• Aim of the task: An exact, line-by-line copy is needed, beginning at the line with "info@valentinanero.es" and ending at the last line of the listing below.
---+---
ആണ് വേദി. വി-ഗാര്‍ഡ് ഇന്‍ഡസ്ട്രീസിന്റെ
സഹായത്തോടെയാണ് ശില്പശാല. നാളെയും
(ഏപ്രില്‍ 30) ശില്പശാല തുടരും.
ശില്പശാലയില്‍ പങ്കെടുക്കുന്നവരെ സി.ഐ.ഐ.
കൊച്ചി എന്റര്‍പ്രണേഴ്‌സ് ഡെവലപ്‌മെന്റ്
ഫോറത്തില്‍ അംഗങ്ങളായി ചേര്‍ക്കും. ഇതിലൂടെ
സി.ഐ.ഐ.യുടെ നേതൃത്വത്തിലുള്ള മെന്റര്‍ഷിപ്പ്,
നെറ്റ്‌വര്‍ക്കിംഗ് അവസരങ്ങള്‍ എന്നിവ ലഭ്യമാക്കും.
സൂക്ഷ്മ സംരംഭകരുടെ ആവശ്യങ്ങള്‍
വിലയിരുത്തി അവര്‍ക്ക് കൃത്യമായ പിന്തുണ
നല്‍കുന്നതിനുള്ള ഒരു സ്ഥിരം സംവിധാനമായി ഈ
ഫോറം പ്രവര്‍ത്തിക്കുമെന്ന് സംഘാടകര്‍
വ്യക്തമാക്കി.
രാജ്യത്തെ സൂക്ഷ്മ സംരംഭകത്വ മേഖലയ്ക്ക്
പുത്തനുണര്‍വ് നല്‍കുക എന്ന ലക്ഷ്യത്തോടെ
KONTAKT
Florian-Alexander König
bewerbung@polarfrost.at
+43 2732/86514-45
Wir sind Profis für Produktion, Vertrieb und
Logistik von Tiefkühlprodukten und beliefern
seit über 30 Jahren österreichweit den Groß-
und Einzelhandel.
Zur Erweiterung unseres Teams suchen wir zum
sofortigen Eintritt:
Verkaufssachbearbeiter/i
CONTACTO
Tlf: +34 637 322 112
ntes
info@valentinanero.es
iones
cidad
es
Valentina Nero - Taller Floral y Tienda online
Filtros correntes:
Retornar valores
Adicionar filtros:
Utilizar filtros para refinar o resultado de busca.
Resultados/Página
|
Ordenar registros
---+---
• Expected output:
info@valentinanero.es
iones
cidad
es
Valentina Nero - Taller Floral y Tienda online
Filtros correntes:
Retornar valores
Adicionar filtros:
Utilizar filtros para refinar o resultado de busca.
Resultados/Página
|
Ordenar registros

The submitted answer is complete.